The study found that rent control policies had multiple negative long-term implications on the supply of quality housing.
Rental housing providers do not passively accept the burdens imposed by laws. To counteract these mandatory subsidies they in many cases converted properties to condos, converted them for private use, or in some cases allowed properties to fall into disrepair as a means of recouping the subsidy they were required to pay. Associated with this was a 15% reduction in the rental supply of small multifamily properties which in the long term led to rent increases and reduced affordability.
This shift in housing types attracted higher-income households which only further accelerated gentrification and worsened income inequality in the city. Vacant units in rent-controlled buildings attracted new residents who on average had a household income that was 18% higher than those in non-rent-controlled buildings. This further suggests that rent control promotes gentrification and worsens affordability in the long run.
Rent control ultimately led to a housing stock which caters to higher-income individuals - Diamond, et al.

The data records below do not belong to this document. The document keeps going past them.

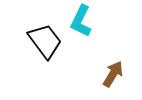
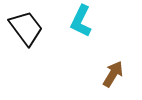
black trapezoid: moved 19 px left, 13 px up
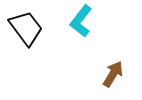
cyan L-shape: rotated 12 degrees clockwise
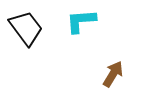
cyan L-shape: rotated 48 degrees clockwise
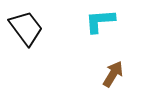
cyan L-shape: moved 19 px right
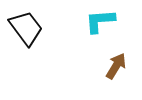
brown arrow: moved 3 px right, 8 px up
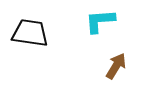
black trapezoid: moved 4 px right, 5 px down; rotated 45 degrees counterclockwise
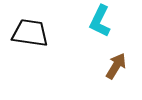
cyan L-shape: rotated 60 degrees counterclockwise
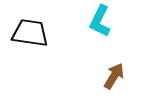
brown arrow: moved 2 px left, 10 px down
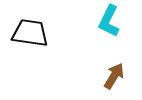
cyan L-shape: moved 9 px right
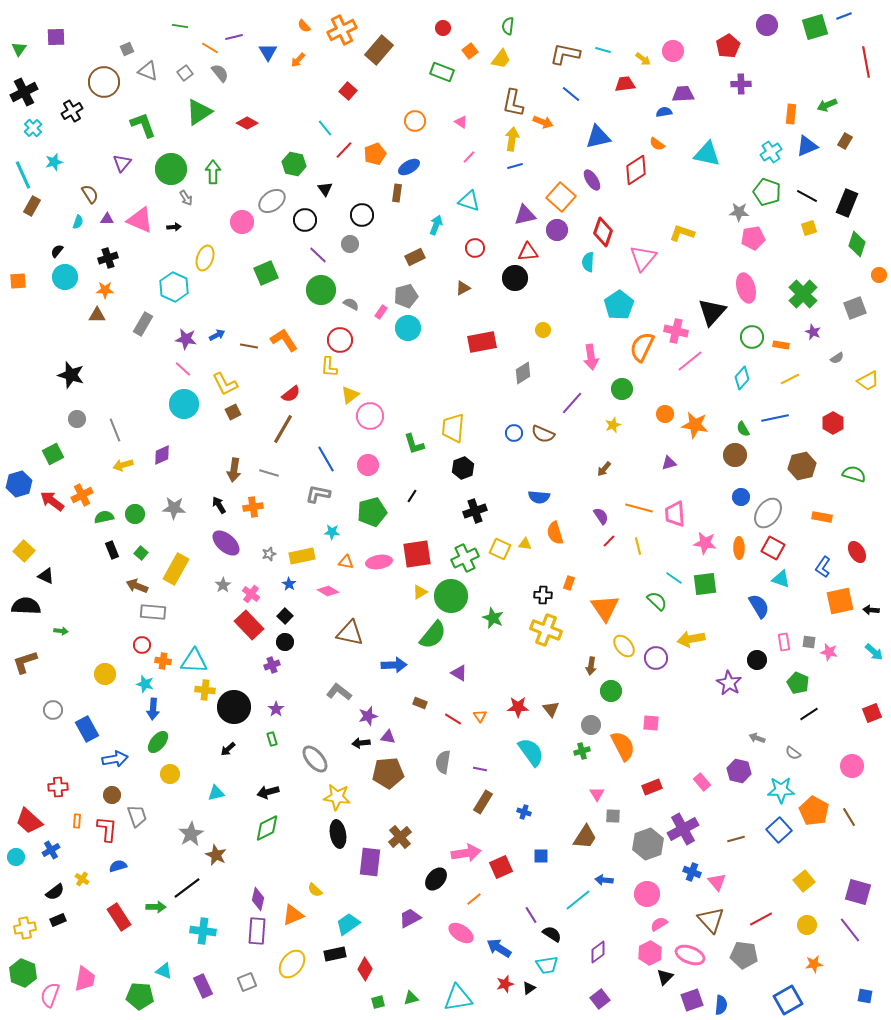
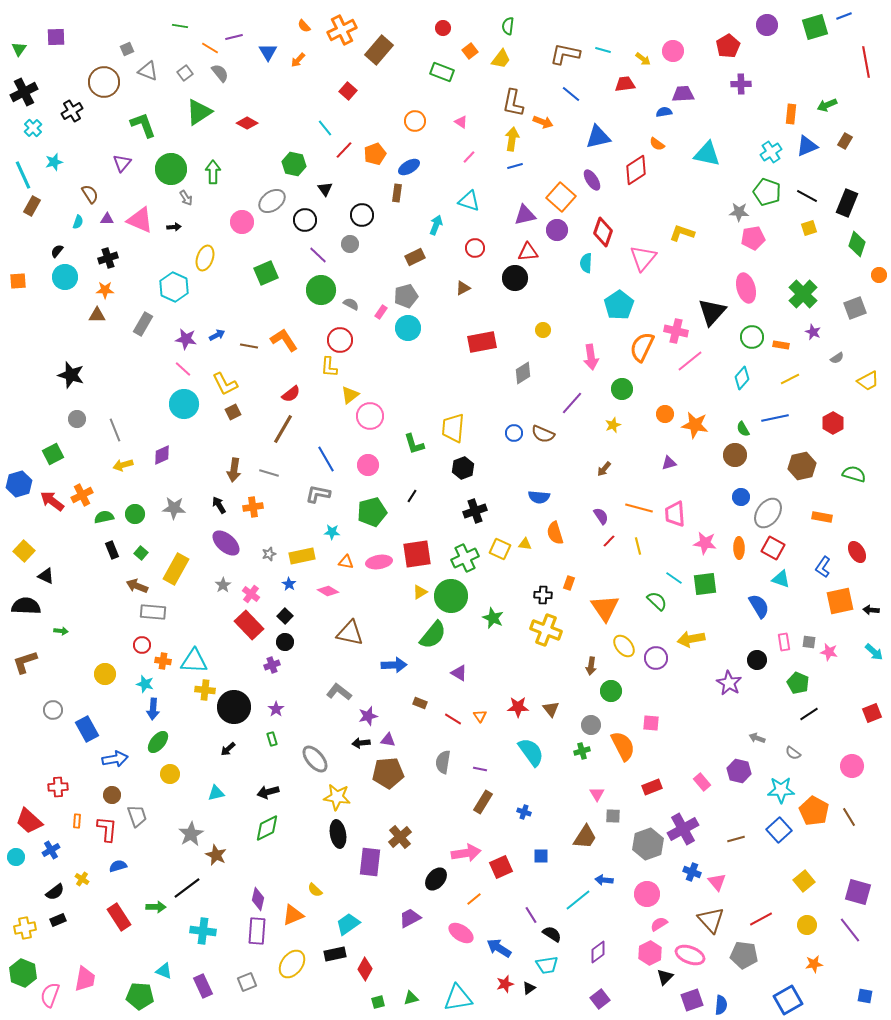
cyan semicircle at (588, 262): moved 2 px left, 1 px down
purple triangle at (388, 737): moved 3 px down
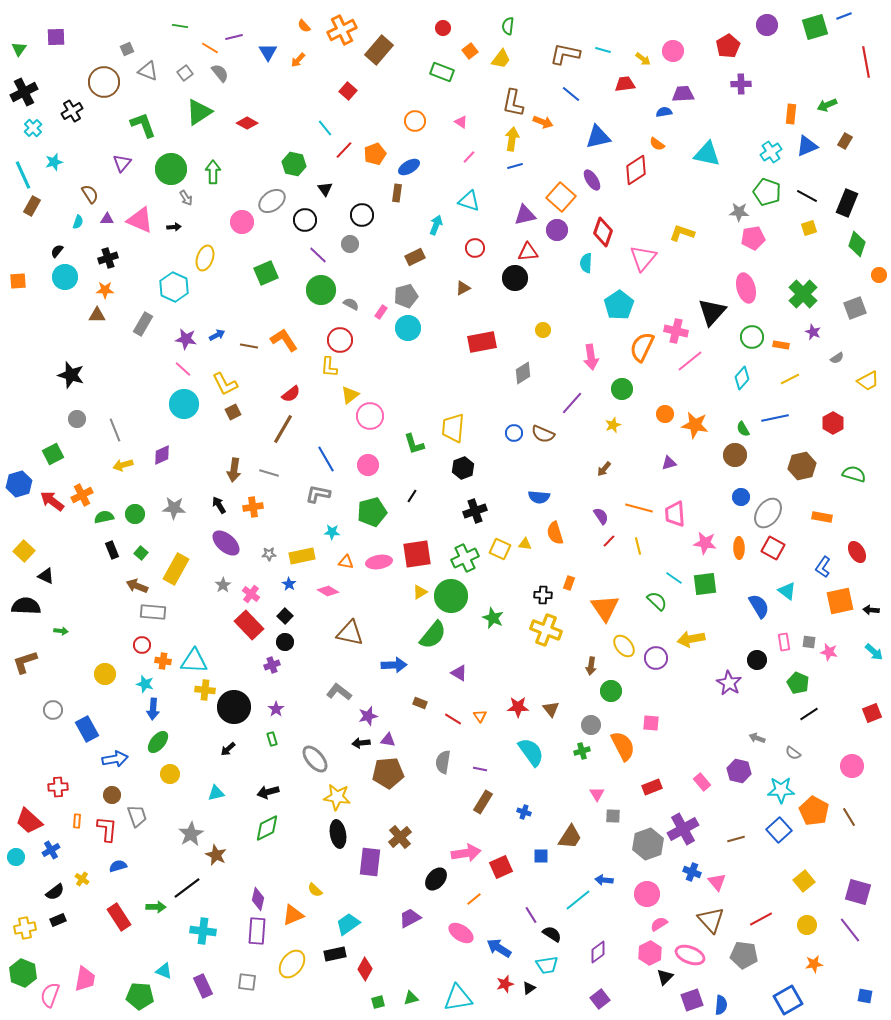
gray star at (269, 554): rotated 16 degrees clockwise
cyan triangle at (781, 579): moved 6 px right, 12 px down; rotated 18 degrees clockwise
brown trapezoid at (585, 837): moved 15 px left
gray square at (247, 982): rotated 30 degrees clockwise
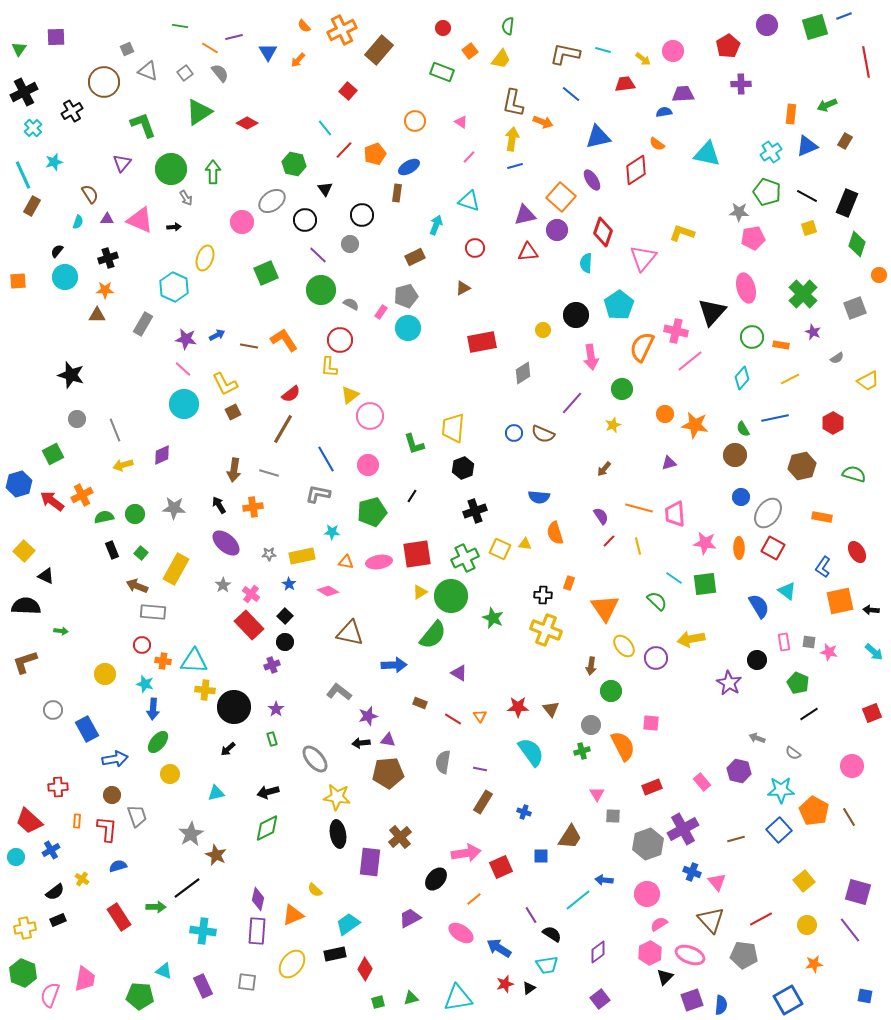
black circle at (515, 278): moved 61 px right, 37 px down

Another interesting result of rent control was the reduced mobility associated with those living in rent-controlled units. The study found that there was a 20% increase in the likelihood of households remaining in their units or within the same city in the long term. While this may offer some benefits by ensuring that households aren't displaced it also has negative implications. The households remaining within their units or communities are forgoing potential opportunities and limiting their future options by remaining in place.
In the long run, any initial benefit is undone as the supply and quality of housing decline dramatically, effectively trading today's benefits for higher prices tomorrow.
Rent controls end up being a better political tool to win an election by giving benefits to tenants; than an economic mechanism to improve housing within a market. Ultimately it doesn't address the root cause of affordability or supply and instead applies a temporary solution to a long-standing problem. Those who got in sooner benefit the most, while those entering the housing market later have to contend with a smaller supply of lower quality housing, at an accelerating price.